As I remember the story, U.S. Sen. Pete Domenici, a traditional big-business Republican, emerged from a session with newly elected Gov. Gary Johnson, a Libertarian Republican, and said to an aide, “I didn’t understand a word he said.”
Having checked with a couple of veteran political reporters who don’t recall it, I suspect the anecdote is apocryphal. But fiction isn’t necessarily untrue.
For the last 30 years, the center right and far right have shaped the economy. The (bipartisan) Domenici party funds corporate enterprise with our taxes hoping wealth will trickle down. Johnson’s sect dreams, alternatively, of an economy free of government intervention.
So why this sudden, “populist” outrage at the AIG bonuses?
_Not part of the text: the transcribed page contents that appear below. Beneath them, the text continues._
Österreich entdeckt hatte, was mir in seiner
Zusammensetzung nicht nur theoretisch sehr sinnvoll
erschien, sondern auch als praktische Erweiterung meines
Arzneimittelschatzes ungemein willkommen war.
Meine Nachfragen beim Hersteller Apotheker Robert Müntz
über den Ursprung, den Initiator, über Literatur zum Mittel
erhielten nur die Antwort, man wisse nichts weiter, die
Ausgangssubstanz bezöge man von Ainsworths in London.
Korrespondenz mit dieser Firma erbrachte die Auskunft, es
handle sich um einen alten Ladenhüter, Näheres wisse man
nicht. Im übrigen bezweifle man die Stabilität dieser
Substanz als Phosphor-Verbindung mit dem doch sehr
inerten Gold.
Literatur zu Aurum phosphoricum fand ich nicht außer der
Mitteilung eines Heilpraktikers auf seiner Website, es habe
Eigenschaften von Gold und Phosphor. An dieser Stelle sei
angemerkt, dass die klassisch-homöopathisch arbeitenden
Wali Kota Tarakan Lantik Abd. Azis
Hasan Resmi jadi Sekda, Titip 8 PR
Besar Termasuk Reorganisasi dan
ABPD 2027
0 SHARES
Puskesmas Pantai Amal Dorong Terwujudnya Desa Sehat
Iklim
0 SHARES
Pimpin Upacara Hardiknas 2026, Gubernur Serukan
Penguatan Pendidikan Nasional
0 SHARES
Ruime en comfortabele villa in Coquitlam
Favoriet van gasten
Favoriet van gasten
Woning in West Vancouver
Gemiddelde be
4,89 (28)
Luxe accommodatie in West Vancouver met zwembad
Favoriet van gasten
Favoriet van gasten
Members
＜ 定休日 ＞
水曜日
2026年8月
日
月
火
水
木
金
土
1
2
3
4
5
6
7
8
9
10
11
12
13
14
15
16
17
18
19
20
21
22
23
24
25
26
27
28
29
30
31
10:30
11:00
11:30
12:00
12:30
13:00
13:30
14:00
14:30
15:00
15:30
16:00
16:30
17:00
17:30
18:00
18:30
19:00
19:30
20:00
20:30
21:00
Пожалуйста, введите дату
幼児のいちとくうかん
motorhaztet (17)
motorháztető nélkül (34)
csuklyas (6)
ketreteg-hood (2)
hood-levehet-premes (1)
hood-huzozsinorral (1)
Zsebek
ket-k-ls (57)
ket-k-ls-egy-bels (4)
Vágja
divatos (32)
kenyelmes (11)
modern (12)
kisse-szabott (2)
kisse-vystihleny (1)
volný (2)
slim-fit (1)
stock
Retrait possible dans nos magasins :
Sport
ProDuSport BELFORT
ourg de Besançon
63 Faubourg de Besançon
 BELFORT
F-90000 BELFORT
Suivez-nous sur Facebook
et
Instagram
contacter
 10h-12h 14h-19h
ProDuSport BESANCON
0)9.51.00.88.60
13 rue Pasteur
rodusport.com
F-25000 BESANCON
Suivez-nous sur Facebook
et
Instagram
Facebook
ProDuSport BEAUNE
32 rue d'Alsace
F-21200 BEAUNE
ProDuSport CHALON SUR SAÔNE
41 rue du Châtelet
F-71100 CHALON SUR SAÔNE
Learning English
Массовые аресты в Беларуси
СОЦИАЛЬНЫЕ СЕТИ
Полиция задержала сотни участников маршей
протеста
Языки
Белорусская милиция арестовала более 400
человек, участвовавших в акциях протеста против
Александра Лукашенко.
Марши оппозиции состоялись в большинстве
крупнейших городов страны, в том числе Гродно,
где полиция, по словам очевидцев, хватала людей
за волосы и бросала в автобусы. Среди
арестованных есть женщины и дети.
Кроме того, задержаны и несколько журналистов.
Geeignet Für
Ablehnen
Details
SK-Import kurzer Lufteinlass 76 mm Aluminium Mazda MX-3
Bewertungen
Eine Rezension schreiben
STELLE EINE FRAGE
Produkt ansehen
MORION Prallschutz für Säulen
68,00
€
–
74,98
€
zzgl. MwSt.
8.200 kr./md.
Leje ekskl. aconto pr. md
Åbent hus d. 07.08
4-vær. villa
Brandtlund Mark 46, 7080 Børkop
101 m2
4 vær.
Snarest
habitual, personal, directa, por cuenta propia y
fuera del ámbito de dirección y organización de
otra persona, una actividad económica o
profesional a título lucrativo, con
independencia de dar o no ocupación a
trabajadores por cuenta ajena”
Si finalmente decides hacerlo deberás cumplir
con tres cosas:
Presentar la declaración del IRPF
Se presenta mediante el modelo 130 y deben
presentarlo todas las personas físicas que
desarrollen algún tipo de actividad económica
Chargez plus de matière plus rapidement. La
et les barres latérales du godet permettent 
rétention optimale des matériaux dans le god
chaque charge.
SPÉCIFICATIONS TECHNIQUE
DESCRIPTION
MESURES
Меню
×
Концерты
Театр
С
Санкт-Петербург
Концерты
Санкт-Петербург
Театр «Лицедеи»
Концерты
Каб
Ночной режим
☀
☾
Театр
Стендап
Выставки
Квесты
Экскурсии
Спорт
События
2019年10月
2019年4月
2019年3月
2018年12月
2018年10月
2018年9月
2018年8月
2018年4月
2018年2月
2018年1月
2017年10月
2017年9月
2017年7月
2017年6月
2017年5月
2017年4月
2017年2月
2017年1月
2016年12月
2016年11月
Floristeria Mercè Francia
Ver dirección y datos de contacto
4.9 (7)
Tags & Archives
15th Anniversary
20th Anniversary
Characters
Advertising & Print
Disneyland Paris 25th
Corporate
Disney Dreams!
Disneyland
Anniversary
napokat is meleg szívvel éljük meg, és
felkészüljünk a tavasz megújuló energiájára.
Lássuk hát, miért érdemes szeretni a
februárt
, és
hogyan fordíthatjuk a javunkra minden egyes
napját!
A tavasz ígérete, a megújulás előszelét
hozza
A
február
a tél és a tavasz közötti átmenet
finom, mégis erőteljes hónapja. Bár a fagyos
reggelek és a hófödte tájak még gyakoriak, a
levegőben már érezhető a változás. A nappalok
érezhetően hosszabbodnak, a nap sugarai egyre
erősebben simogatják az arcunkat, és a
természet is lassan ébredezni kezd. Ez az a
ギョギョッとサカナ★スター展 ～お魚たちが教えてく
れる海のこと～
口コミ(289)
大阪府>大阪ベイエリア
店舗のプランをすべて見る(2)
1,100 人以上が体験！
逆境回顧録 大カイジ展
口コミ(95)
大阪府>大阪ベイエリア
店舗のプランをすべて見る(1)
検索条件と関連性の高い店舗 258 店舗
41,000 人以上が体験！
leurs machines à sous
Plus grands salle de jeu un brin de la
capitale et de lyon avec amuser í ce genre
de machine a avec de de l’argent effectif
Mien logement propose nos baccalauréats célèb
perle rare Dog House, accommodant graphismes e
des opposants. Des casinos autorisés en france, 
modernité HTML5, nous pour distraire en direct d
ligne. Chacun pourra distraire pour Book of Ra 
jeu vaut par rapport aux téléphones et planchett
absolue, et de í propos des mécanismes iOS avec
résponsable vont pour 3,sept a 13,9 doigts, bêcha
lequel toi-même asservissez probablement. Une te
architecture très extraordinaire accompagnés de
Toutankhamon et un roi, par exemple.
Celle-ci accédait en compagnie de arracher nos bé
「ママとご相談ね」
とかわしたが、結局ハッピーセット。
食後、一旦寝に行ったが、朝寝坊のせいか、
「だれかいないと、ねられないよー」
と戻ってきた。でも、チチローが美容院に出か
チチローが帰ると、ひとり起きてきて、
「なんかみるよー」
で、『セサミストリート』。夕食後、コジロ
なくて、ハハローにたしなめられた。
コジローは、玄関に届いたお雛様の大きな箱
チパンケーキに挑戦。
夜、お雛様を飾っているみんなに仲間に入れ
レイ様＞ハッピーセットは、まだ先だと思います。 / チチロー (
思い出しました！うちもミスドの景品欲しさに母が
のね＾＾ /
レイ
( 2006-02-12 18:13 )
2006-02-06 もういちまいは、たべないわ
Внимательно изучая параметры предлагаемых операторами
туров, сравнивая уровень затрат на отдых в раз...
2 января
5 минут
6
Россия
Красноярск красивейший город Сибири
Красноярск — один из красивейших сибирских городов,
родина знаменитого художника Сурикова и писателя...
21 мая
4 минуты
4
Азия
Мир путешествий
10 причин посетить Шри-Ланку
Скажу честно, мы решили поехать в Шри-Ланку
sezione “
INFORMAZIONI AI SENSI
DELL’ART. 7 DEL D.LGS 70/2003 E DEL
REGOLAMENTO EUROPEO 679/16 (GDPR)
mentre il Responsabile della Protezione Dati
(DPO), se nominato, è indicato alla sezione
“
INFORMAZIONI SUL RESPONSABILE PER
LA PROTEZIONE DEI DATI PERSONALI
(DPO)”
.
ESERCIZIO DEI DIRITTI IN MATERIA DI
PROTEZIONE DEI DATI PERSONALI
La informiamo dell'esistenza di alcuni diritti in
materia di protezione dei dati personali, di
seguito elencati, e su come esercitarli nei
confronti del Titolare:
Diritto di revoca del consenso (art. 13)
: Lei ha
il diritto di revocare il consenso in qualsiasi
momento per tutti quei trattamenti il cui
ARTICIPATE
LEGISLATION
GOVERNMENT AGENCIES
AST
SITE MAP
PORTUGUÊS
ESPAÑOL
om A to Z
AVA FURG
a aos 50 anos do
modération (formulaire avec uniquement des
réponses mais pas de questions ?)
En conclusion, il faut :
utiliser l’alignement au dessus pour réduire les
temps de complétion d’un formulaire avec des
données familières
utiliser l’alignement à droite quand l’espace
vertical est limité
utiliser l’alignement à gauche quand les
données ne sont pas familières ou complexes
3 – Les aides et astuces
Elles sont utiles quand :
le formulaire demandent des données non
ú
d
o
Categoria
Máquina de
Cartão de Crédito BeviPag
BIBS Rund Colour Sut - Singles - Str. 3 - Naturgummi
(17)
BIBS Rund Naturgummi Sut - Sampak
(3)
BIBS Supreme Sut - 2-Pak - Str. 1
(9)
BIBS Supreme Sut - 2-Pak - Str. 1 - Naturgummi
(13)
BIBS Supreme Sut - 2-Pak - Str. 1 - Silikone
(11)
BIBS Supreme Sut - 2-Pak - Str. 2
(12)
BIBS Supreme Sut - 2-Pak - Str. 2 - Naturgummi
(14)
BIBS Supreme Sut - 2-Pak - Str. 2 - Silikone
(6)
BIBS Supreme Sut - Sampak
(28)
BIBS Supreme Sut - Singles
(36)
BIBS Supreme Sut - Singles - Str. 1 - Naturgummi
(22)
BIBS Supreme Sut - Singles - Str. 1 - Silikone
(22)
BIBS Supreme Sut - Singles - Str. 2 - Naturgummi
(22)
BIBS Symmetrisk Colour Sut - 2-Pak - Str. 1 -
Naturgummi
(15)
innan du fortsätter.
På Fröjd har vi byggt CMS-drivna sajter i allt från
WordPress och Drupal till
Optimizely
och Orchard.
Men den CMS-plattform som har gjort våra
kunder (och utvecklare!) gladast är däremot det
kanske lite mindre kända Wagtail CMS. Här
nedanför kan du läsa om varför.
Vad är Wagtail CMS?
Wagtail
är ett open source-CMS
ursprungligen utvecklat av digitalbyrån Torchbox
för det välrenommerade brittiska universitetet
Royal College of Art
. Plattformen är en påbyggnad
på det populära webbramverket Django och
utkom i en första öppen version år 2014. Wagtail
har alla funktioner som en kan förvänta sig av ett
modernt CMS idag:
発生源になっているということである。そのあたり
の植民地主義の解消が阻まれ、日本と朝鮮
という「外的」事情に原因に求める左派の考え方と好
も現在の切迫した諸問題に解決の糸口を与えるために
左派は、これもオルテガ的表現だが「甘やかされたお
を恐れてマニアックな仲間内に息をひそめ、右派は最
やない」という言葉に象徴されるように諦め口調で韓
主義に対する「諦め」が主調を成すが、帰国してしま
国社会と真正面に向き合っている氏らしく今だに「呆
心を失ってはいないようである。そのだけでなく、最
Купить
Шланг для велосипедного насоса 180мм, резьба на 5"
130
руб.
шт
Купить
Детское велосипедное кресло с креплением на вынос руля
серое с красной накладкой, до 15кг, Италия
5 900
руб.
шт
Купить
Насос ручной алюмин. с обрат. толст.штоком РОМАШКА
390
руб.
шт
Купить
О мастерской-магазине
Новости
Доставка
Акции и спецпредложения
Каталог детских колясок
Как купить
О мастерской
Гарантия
Perhaps some Americans have just realized the nature of Wall Street, but I suspect the loudest protestations come from folks who brought us disaster and prefer we forget their great achievements.
• Like when Ronald Reagan broke the Professional Air Traffic Controllers union, the first shot in a war on the middle class.
• Or when geniuses Alan Greenspan, Phil Gramm and Larry Summers blocked regulation of Wall Street wheeler-dealers.
• When the Gramm-led GOP repealed Glass-Steagall in 1999 and Democrat Bill Clinton signed it. (In 1933, Glass-Steagall separated banking and securities industries after hearings revealed conflicts of interest and fraud.)
• Or when Clinton promoted so-called “free trade,” enabling export of middle class jobs.
• When George W. Bush wasted a surplus, replaced it with debt, unbalanced budgets and lowered taxes on his class.
• Or when St. Pete and former U.S. Rep. Heather Wilson privatized Medicare via a wildly expensive prescription drug benefit (including a bonanza for Big Pharma) and never paid for it.
That Medicare meal — admit it — was a delicious mélange of corporate welfare spiced by a soupçon of free-market fundamentalism.
Grover Norquist, a link between corporate and libertarian camps, said he wanted to shrink government to “where we can drown it in a bathtub.”
Instead, corporate America purchased Washington.
(Buying with it the modern distaste in executive suites for linking pay to the organization’s profitability. Thus, the AIG horrors.)
Ah, but we know better now, don’t we?
No, we don’t.
Jon Stewart’s popular evisceration of CNBC (disclosure: I once worked there) was entertaining but atypical. Despite the global crisis, mainstream news mediums remain uncritical of our degraded capitalism — subsidized and unregulated.
The proof lies in how the networks and many newspapers couch the debate on President Obama’s stimulus plan. They pit the administration against rightist critics who say it’s too expensive. Economists who find Obama’s plan too timid to turn the recessionary tide don’t get much airtime.
That Establishment tilt is blatant in treatment of the president’s (still shapeless) health-care reform. We get horror stories galore about its (potential) cost. And in every account health care is considered a commodity — like pork bellies or West Texas crude.
No matter that our for-profit, corporate health system crushes families and handicaps big and small business.
So when AIG, Citigroup and other Wall Streeters legally loot us, I don’t get excited. It was predictable, a product of a system elaborated for 30 years by corporate America’s most favored lawmakers.
Call it “unfettered-except-for- the-welfare capitalism.”
Don’t call it new, though. This is the 1930s redux. Like Obama today, Roosevelt worked to mop up a “laissez-faire” mess and save capitalism. For his efforts, the Establishment called FDR “a traitor to his class.”
Which was accurate — he was. And class war exists.
To restore national prosperity, we must face up to that. Our failure to do so is what outrages me.